Injury notwithstanding, most of us have enjoyed smooth operation of the joints connecting the bones in our body that allow us to walk, run, bend and contort in the enormous range that our bodies are capable of. Of course, that was then, and this is now. If you’re a baby boomer not every movement is as smooth and comfortable as it once was. And with most adults having just over 230 movable or semi-movable joints in their bodies, osteoarthritic joint pain that develops with age is not easily ignored.
Joints are Amazing
As an engineering feat, joints are quite remarkable. Lined with a substance called cartilage, joints are nearly frictionless machines. Cartilage is said to be about 8 times more slippery than ice and it serves as both a shock absorber and a reservoir for the lubricating fluid that helps protect the joint surface during load bearing and repetitive movement. While it is perfectly designed for its job, the problem is that cartilage has no blood vessels or nerves and a very limited ability to repair itself. This means that damage through injury or aging is not usually reversible.
Joint Damage Affects Many of Us
As a result, over 27million of us suffer the irreversible effects of osteoarthritis in America today. This means that every day we wake with aching and soreness in our joints or suffer from discomfort after periods of activity or overuse. The joints that are most affected are the load bearing joints in the feet, knees, hips and back and those small joints in the hands that we use almost constantly.
Fat Makes Joint Damage Worse
It is not a surprise that if the load bearing joints are the ones that are the most likely to be affected by osteoarthritis then carrying extra weight will likely make the problem worse. More surprising though is that not just the weight but the fat itself contributes to making the symptoms of osteoarthritis worse. While most of us think of fat as no more than something to be compressed and concealed by Spanx, at a cellular level fat is doing far more than just sitting around making you look pudgy. Fat produces a host of chemicals involved in everything from appetite control to inflammation. It is inflammation that is most important to you if you have osteoarthritis.
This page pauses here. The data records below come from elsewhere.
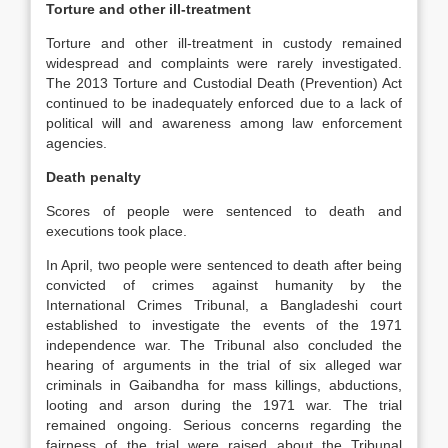
Torture and other ill-treatment
Torture and other ill-treatment in custody remained
widespread and complaints were rarely investigated.
The 2013 Torture and Custodial Death (Prevention) Act
continued to be inadequately enforced due to a lack of
political will and awareness among law enforcement
agencies.
Death penalty
Scores of people were sentenced to death and
executions took place.
In April, two people were sentenced to death after being
convicted of crimes against humanity by the
International Crimes Tribunal, a Bangladeshi court
established to investigate the events of the 1971
independence war. The Tribunal also concluded the
hearing of arguments in the trial of six alleged war
criminals in Gaibandha for mass killings, abductions,
looting and arson during the 1971 war. The trial
remained ongoing. Serious concerns regarding the
fairness of the trial were raised about the Tribunal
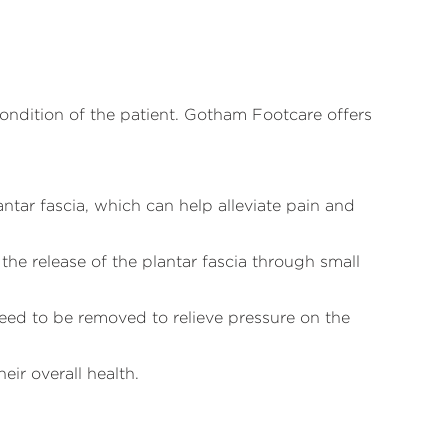
 condition of the patient. Gotham Footcare offers
antar fascia, which can help alleviate pain and
he release of the plantar fascia through small
need to be removed to relieve pressure on the
eir overall health.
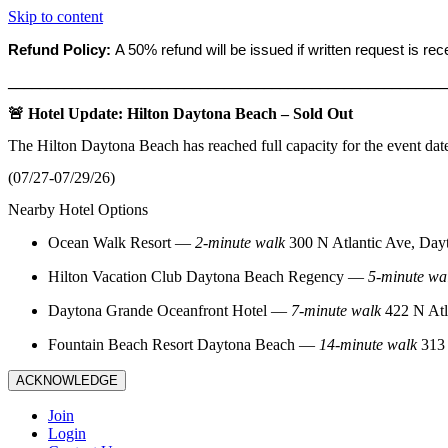
Skip to content
Refund Policy:
A 50% refund will be issued if written request is re
_______________________________________________________
🚨 Hotel Update: Hilton Daytona Beach – Sold Out
The Hilton Daytona Beach has reached full capacity for the event dat
(07/27-07/29/26)
Nearby Hotel Options
Ocean Walk Resort
—
2‑minute walk
300 N Atlantic Ave, Day
Hilton Vacation Club Daytona Beach Regency
—
5‑minute wa
Daytona Grande Oceanfront Hotel
—
7‑minute walk
422 N Atl
Fountain Beach Resort Daytona Beach
—
14‑minute walk
313 
ACKNOWLEDGE
Join
Login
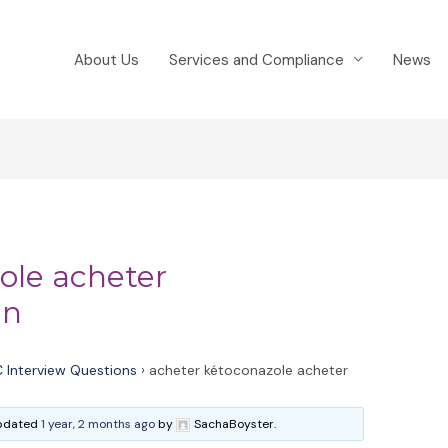
About Us
Services and Compliance
News
ole acheter
an
 Interview Questions
›
acheter kétoconazole acheter
 updated
1 year, 2 months ago
by
SachaBoyster.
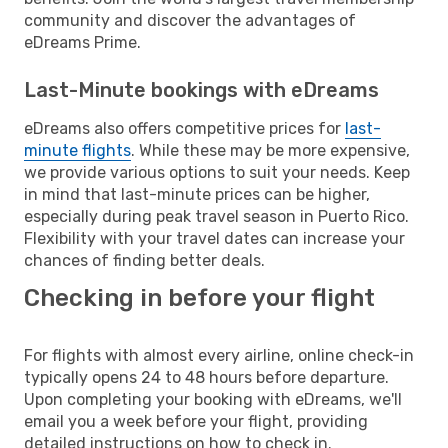
community and discover the advantages of
eDreams Prime.
Last-Minute bookings with eDreams
eDreams also offers competitive prices for
last-
minute flights
. While these may be more expensive,
we provide various options to suit your needs. Keep
in mind that last-minute prices can be higher,
especially during peak travel season in Puerto Rico.
Flexibility with your travel dates can increase your
chances of finding better deals.
Checking in before your flight
For flights with almost every airline, online check-in
typically opens 24 to 48 hours before departure.
Upon completing your booking with eDreams, we'll
email you a week before your flight, providing
detailed instructions on how to check in.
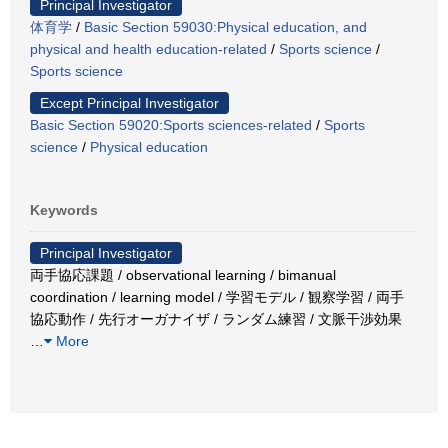
Principal Investigator
体育学
/
Basic Section 59030:Physical education, and
physical and health education-related
/
Sports science
/
Sports science
Except Principal Investigator
Basic Section 59020:Sports sciences-related
/
Sports
science
/
Physical education
Keywords
Principal Investigator
両手協応課題 / observational learning / bimanual
coordination / learning model / 学習モデル / 観察学習 / 両手
協応動作 / 先行オーガナイザ / ランダム練習 / 文脈干渉効果
…
More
Fat produces a group of chemicals called adipokines and many of these promote inflammation some specifically targeting joints.
So not only does being overweight cause more stress and damage to joints that may already have osteoarthritis, chemicals released from fat cells actually contribute to the destruction of cartilage in joints that are not weight bearing. This is why being overweight can make osteoarthritis in your hands worse.
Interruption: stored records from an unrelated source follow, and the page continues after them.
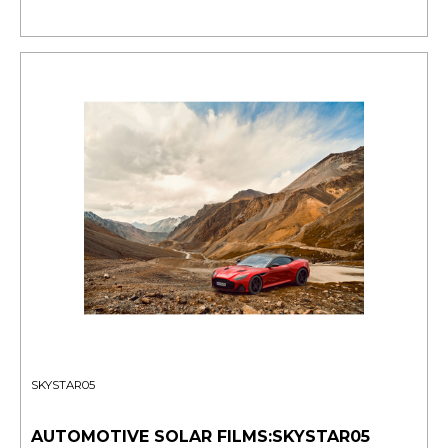
SKYSTAR05
AUTOMOTIVE SOLAR FILMS:SKYSTAR05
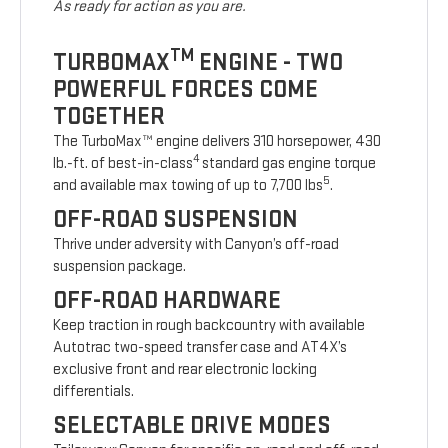
As ready for action as you are.
TM
TURBOMAX
ENGINE - TWO
POWERFUL FORCES COME
TOGETHER
The TurboMax™ engine delivers 310 horsepower, 430
4
lb.-ft. of best-in-class
standard gas engine torque
5
and available max towing of up to 7,700 lbs
.
OFF-ROAD SUSPENSION
Thrive under adversity with Canyon’s off-road
suspension package.
OFF-ROAD HARDWARE
Keep traction in rough backcountry with available
Autotrac two-speed transfer case and AT4X’s
exclusive front and rear electronic locking
differentials.
SELECTABLE DRIVE MODES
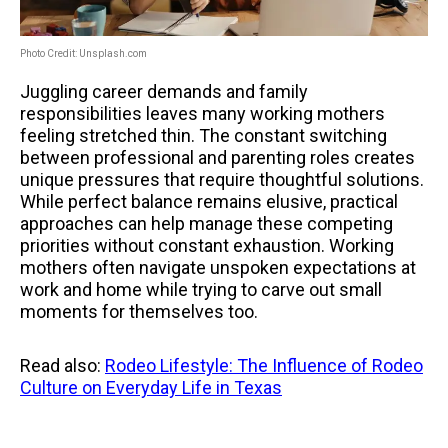
Photo Credit: Unsplash.com
Juggling career demands and family
responsibilities leaves many working mothers
feeling stretched thin. The constant switching
between professional and parenting roles creates
unique pressures that require thoughtful solutions.
While perfect balance remains elusive, practical
approaches can help manage these competing
priorities without constant exhaustion. Working
mothers often navigate unspoken expectations at
work and home while trying to carve out small
moments for themselves too.
Read also:
Rodeo Lifestyle: The Influence of Rodeo
Culture on Everyday Life in Texas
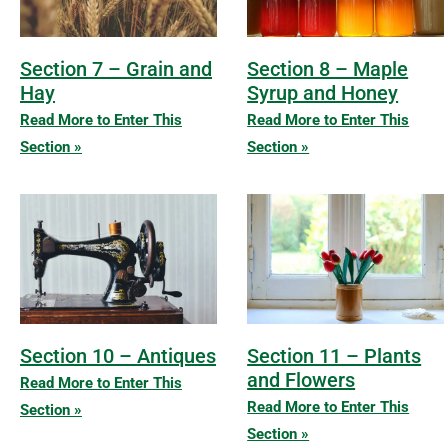
Section 7 – Grain and
Section 8 – Maple
Hay
Syrup and Honey
Read More to Enter This
Read More to Enter This
Section »
Section »
Section 10 – Antiques
Section 11 – Plants
and Flowers
Read More to Enter This
Read More to Enter This
Section »
Section »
Keeping Your Joints Healthy
- If you want to keep a joint from degenerating the best way is to lose weight and keep the muscles surrounding the joint strong. If you don’t have extra weight and the muscles are sharing the load the stress on the joint is reduced.
- Keeping your muscles strong means working them regularly. This can be difficult if you already have discomfort from osteoarthritis. The most common exercise to work into your day is walking. It is low impact so you are not injuring joints while you do it and it is useful for the feet, knees and hips that are frequently affected by osteoarthritis.
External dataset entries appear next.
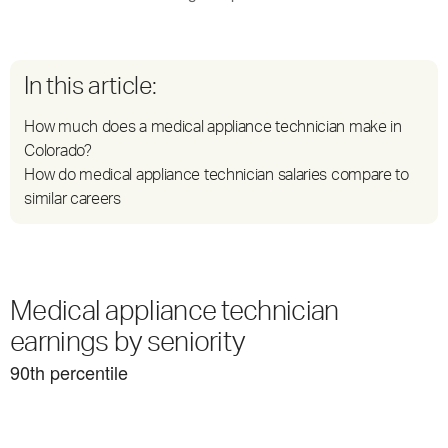
In this article:
How much does a medical appliance technician make in
Colorado?
How do medical appliance technician salaries compare to
similar careers
Medical appliance technician
earnings by seniority
90
th percentile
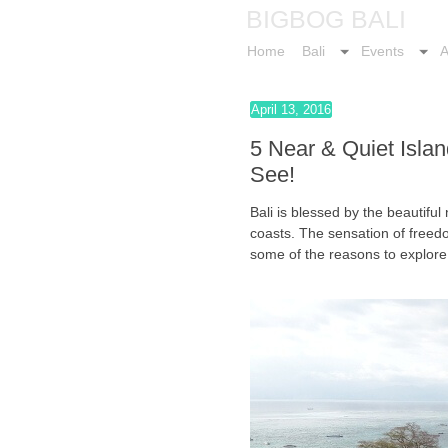
BIGBOG BALI
Home
Bali
Events
A
April 13, 2016
5 Near & Quiet Islan
See!
Bali is blessed by the beautiful
coasts. The sensation of freed
some of the reasons to explore 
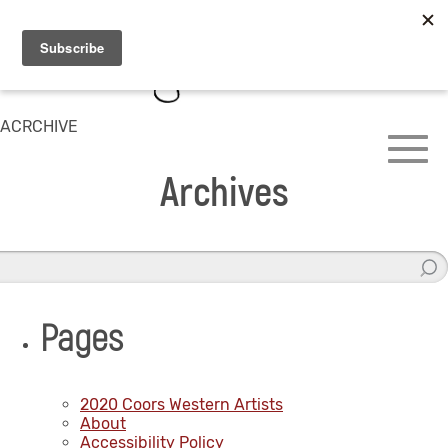
ACRCHIVE
Archives
Pages
2020 Coors Western Artists
About
Accessibility Policy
- Other frequently employed exercises for people with osteoarthritis are water aerobics or swimming, yoga or Pilates, and cycling. Even gentle use of weights with bands or weight machines is beneficial. Of course, The last thing you want when you start an exercise program is to make your problem worse so consult with your doctor and ensure that you maintain proper body mechanics throughout the exercise to stay safe.
- Getting older does not mean we have to feel older, at least not all at once. If we don’t exercise the joints can’t stay healthy and eventually we pay for it so it is time to make a decision. You don’t have to be an athlete, just active.
- You don’t have to be in pain all the time either. There are many treatments available for osteoarthritis besides pain killers. Joint health is far more than simply taking a Tylenol. Come and talk with us about your options.
Finally, consider losing weight for the sake of your joints. This is not a simple task we know. Some people can do it on their own, but most can’t. That is a topic for another article but suffice to say, if you know you need help to lose weight, your best bet is to get help from a medical program that specializes in weight management. I accept that there may be bias in this advice.